• _BRIEF_: In the opinion in the lumber imports case, what does the court do with the complaint, and on what ground?

Coalition for Fair Lumber Imports, Executive Committee v. United States

471 F.3d 1329, 374 U.S. App. D.C. 81, 2006 U.S. App. LEXIS 30404, 2006 WL 3590188
CourtCourt of Appeals for the D.C. Circuit
DecidedDecember 12, 2006
Docket05-1366
StatusPublished
Cited by1 cases

This text of 471 F.3d 1329 (Coalition for Fair Lumber Imports, Executive Committee v. United States) is published on Counsel Stack Legal Research, covering Court of Appeals for the D.C. Circuit primary law. Counsel Stack provides free access to over 12 million legal documents including statutes, case law, regulations, and constitutions.

Bluebook
Coalition for Fair Lumber Imports, Executive Committee v. United States, 471 F.3d 1329, 374 U.S. App. D.C. 81, 2006 U.S. App. LEXIS 30404, 2006 WL 3590188 (D.C. Cir. 2006).

Opinion

Opinion for the Court filed PER CURIAM.

PER CURIAM.

This case presents a constitutional challenge to the binational panel review provisions of the United States-Canada Free-Trade Agreement Implementation Act of 1988 and the North American Free Trade Agreement Implementation Act of 1993. As we explain in this opinion, we lack jurisdiction and therefore dismiss the complaint.

• _GIVEN RECORDS_:
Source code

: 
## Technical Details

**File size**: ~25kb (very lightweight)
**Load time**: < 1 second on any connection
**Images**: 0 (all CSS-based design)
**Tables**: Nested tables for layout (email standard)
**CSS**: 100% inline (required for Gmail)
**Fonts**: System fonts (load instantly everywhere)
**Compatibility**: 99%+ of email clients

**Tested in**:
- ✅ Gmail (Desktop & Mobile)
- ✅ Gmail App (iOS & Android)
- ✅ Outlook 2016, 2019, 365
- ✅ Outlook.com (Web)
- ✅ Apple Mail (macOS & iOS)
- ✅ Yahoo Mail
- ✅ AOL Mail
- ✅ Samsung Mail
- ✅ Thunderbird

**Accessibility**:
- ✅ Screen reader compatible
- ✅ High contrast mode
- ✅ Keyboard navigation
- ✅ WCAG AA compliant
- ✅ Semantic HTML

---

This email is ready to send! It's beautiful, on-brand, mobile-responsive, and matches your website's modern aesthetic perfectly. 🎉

• _ANSWER BOX_: The court dismisses the complaint because it lacks jurisdiction.